#### Required work:
All of the data that follows should be given again exactly, without its images.

#### Data for this exercise:
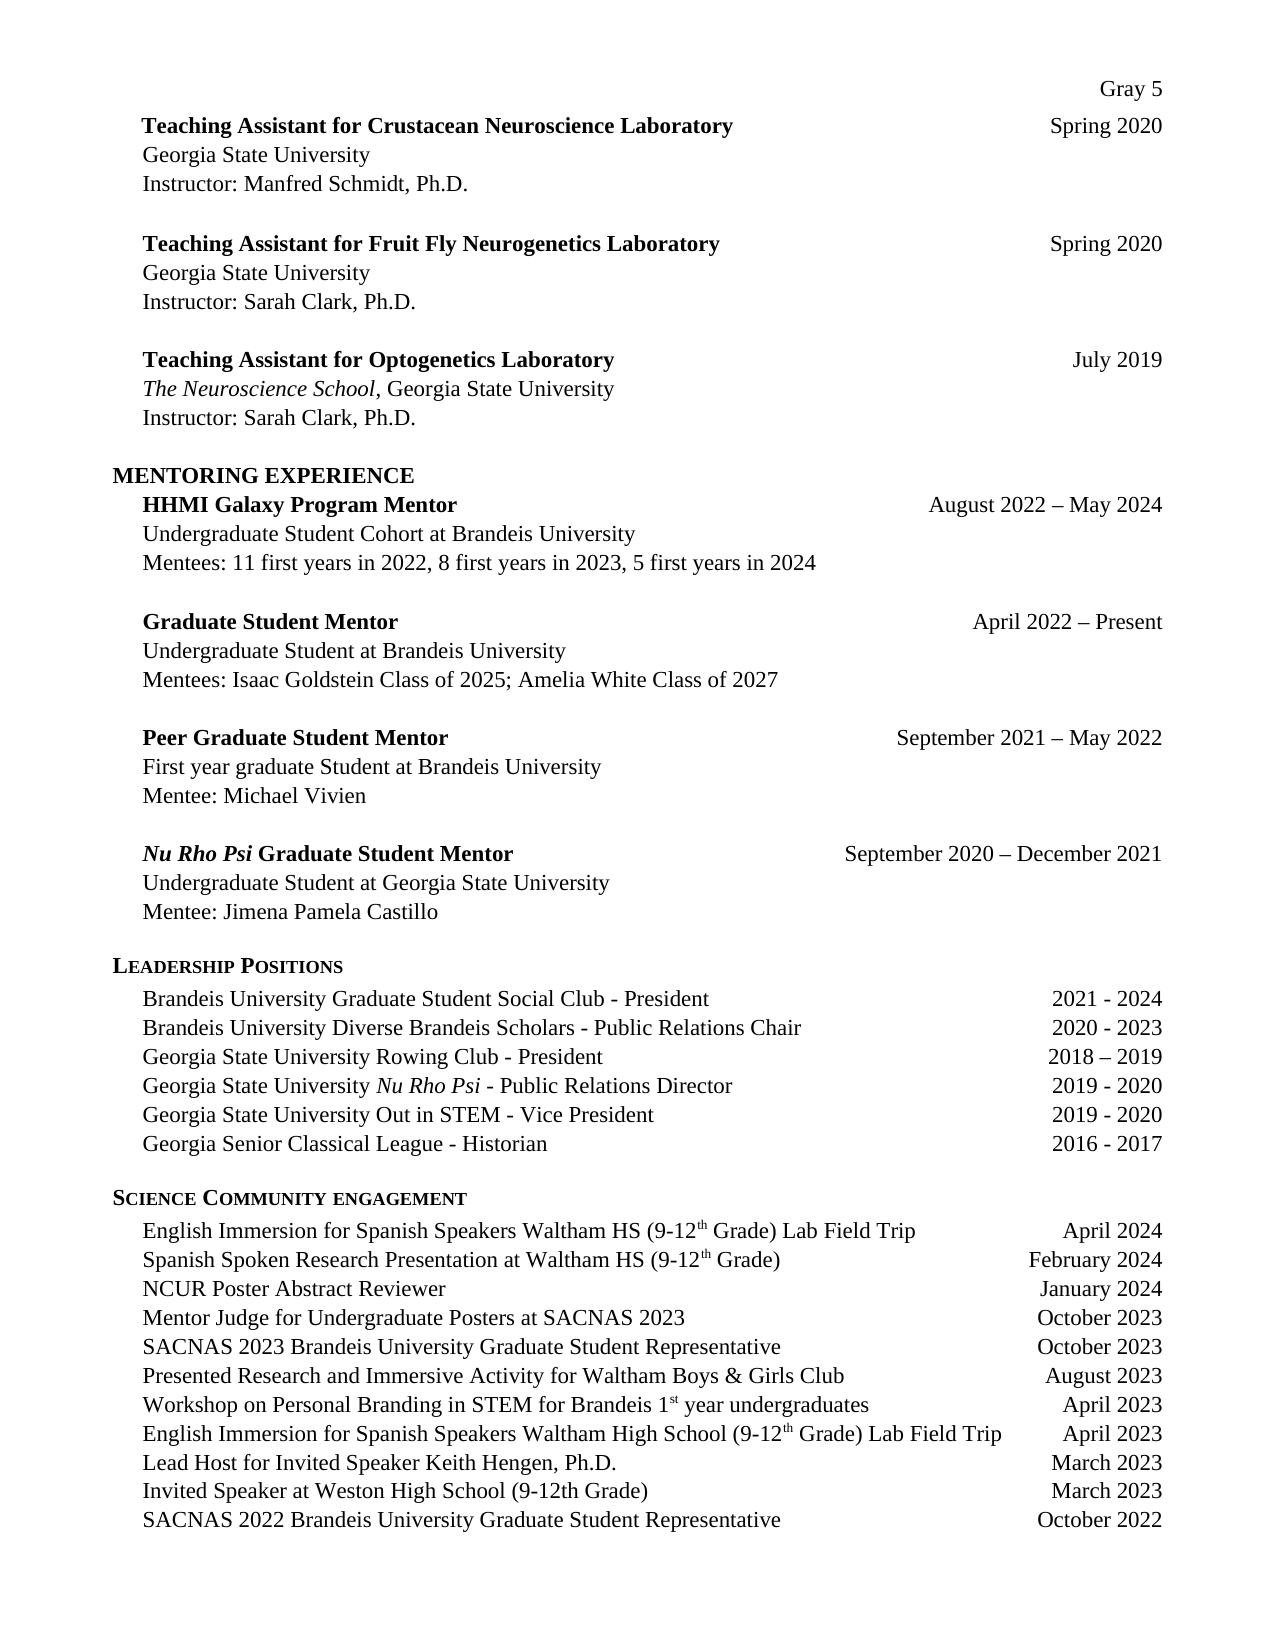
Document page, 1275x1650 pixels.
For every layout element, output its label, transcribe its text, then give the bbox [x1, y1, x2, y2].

text Georgia State University Out in STEM - Vice President 2019 - 2020 [142, 1101, 1162, 1127]
text NCUR Poster Abstract Reviewer January 2024 [142, 1275, 1162, 1301]
text Presented Research and Immersive Activity for Waltham Boys & Girls Club August 2023 [142, 1362, 1162, 1388]
text SACNAS 2022 Brandeis University Graduate Student Representative October 2022 [142, 1506, 1162, 1533]
text Science Community engagement [112, 1184, 1162, 1210]
text Undergraduate Student at Brandeis University [142, 637, 1162, 664]
text Lead Host for Invited Speaker Keith Hengen, Ph.D. March 2023 [142, 1448, 1162, 1475]
text English Immersion for Spanish Speakers Waltham HS (9-12th Grade) Lab Field Trip April 2024 [142, 1217, 1162, 1243]
text Workshop on Personal Branding in STEM for Brandeis 1st year undergraduates April 2023 [142, 1391, 1162, 1417]
text Georgia State University Nu Rho Psi - Public Relations Director 2019 - 2020 [142, 1072, 1162, 1098]
text Georgia State University Rowing Club - President 2018 – 2019 [142, 1043, 1162, 1069]
text Graduate Student Mentor April 2022 – Present [142, 608, 1162, 635]
text Mentee: Jimena Pamela Castillo [142, 898, 1162, 924]
text The Neuroscience School, Georgia State University [142, 375, 1162, 401]
text Spanish Spoken Research Presentation at Waltham HS (9-12th Grade) February 2024 [142, 1246, 1162, 1272]
text First year graduate Student at Brandeis University [142, 753, 1162, 779]
text Mentor Judge for Undergraduate Posters at SACNAS 2023 October 2023 [142, 1304, 1162, 1330]
text Brandeis University Diverse Brandeis Scholars - Public Relations Chair 2020 - 2023 [142, 1014, 1162, 1040]
text English Immersion for Spanish Speakers Waltham High School (9-12th Grade) Lab Field Trip April 2023 [142, 1419, 1162, 1446]
text Georgia State University [142, 141, 1162, 168]
text Invited Speaker at Weston High School (9-12th Grade) March 2023 [142, 1477, 1162, 1504]
text Teaching Assistant for Optogenetics Laboratory July 2019 [142, 346, 1162, 372]
text Undergraduate Student Cohort at Brandeis University [142, 520, 1162, 546]
text MENTORING EXPERIENCE [112, 462, 1162, 488]
text Undergraduate Student at Georgia State University [142, 869, 1162, 895]
text Georgia State University [142, 259, 1162, 285]
text Teaching Assistant for Fruit Fly Neurogenetics Laboratory Spring 2020 [142, 230, 1162, 256]
text SACNAS 2023 Brandeis University Graduate Student Representative October 2023 [142, 1333, 1162, 1359]
text Leadership Positions [112, 952, 1162, 978]
text Instructor: Manfred Schmidt, Ph.D. [142, 170, 1162, 197]
text Instructor: Sarah Clark, Ph.D. [142, 404, 1162, 430]
text Mentee: Michael Vivien [142, 782, 1162, 808]
text Mentees: 11 first years in 2022, 8 first years in 2023, 5 first years in 2024 [142, 549, 1162, 575]
text Peer Graduate Student Mentor September 2021 – May 2022 [142, 724, 1162, 751]
text Instructor: Sarah Clark, Ph.D. [142, 288, 1162, 314]
text Georgia Senior Classical League - Historian 2016 - 2017 [142, 1130, 1162, 1156]
text Mentees: Isaac Goldstein Class of 2025; Amelia White Class of 2027 [142, 666, 1162, 693]
text Teaching Assistant for Crustacean Neuroscience Laboratory Spring 2020 [112, 112, 1162, 139]
text Brandeis University Graduate Student Social Club - President 2021 - 2024 [142, 985, 1162, 1011]
text Nu Rho Psi Graduate Student Mentor September 2020 – December 2021 [142, 840, 1162, 866]
text HHMI Galaxy Program Mentor August 2022 – May 2024 [142, 491, 1162, 517]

#### Output:
Document page, 1275x1650 pixels.
For every layout element, output its label, transcribe its text, then give the bbox [x1, y1, x2, y2].

text Georgia State University Out in STEM - Vice President 2019 - 2020 [142, 1101, 1162, 1127]
text NCUR Poster Abstract Reviewer January 2024 [142, 1275, 1162, 1301]
text Presented Research and Immersive Activity for Waltham Boys & Girls Club August 2023 [142, 1362, 1162, 1388]
text SACNAS 2022 Brandeis University Graduate Student Representative October 2022 [142, 1506, 1162, 1533]
text Science Community engagement [112, 1184, 1162, 1210]
text Undergraduate Student at Brandeis University [142, 637, 1162, 664]
text Lead Host for Invited Speaker Keith Hengen, Ph.D. March 2023 [142, 1448, 1162, 1475]
text English Immersion for Spanish Speakers Waltham HS (9-12th Grade) Lab Field Trip April 2024 [142, 1217, 1162, 1243]
text Workshop on Personal Branding in STEM for Brandeis 1st year undergraduates April 2023 [142, 1391, 1162, 1417]
text Georgia State University Nu Rho Psi - Public Relations Director 2019 - 2020 [142, 1072, 1162, 1098]
text Georgia State University Rowing Club - President 2018 – 2019 [142, 1043, 1162, 1069]
text Graduate Student Mentor April 2022 – Present [142, 608, 1162, 635]
text Mentee: Jimena Pamela Castillo [142, 898, 1162, 924]
text The Neuroscience School, Georgia State University [142, 375, 1162, 401]
text Spanish Spoken Research Presentation at Waltham HS (9-12th Grade) February 2024 [142, 1246, 1162, 1272]
text First year graduate Student at Brandeis University [142, 753, 1162, 779]
text Mentor Judge for Undergraduate Posters at SACNAS 2023 October 2023 [142, 1304, 1162, 1330]
text Brandeis University Diverse Brandeis Scholars - Public Relations Chair 2020 - 2023 [142, 1014, 1162, 1040]
text English Immersion for Spanish Speakers Waltham High School (9-12th Grade) Lab Field Trip April 2023 [142, 1419, 1162, 1446]
text Georgia State University [142, 141, 1162, 168]
text Invited Speaker at Weston High School (9-12th Grade) March 2023 [142, 1477, 1162, 1504]
text Teaching Assistant for Optogenetics Laboratory July 2019 [142, 346, 1162, 372]
text Undergraduate Student Cohort at Brandeis University [142, 520, 1162, 546]
text MENTORING EXPERIENCE [112, 462, 1162, 488]
text Undergraduate Student at Georgia State University [142, 869, 1162, 895]
text Georgia State University [142, 259, 1162, 285]
text Teaching Assistant for Fruit Fly Neurogenetics Laboratory Spring 2020 [142, 230, 1162, 256]
text SACNAS 2023 Brandeis University Graduate Student Representative October 2023 [142, 1333, 1162, 1359]
text Leadership Positions [112, 952, 1162, 978]
text Instructor: Manfred Schmidt, Ph.D. [142, 170, 1162, 197]
text Instructor: Sarah Clark, Ph.D. [142, 404, 1162, 430]
text Mentee: Michael Vivien [142, 782, 1162, 808]
text Mentees: 11 first years in 2022, 8 first years in 2023, 5 first years in 2024 [142, 549, 1162, 575]
text Peer Graduate Student Mentor September 2021 – May 2022 [142, 724, 1162, 751]
text Instructor: Sarah Clark, Ph.D. [142, 288, 1162, 314]
text Georgia Senior Classical League - Historian 2016 - 2017 [142, 1130, 1162, 1156]
text Mentees: Isaac Goldstein Class of 2025; Amelia White Class of 2027 [142, 666, 1162, 693]
text Teaching Assistant for Crustacean Neuroscience Laboratory Spring 2020 [112, 112, 1162, 139]
text Brandeis University Graduate Student Social Club - President 2021 - 2024 [142, 985, 1162, 1011]
text Nu Rho Psi Graduate Student Mentor September 2020 – December 2021 [142, 840, 1162, 866]
text HHMI Galaxy Program Mentor August 2022 – May 2024 [142, 491, 1162, 517]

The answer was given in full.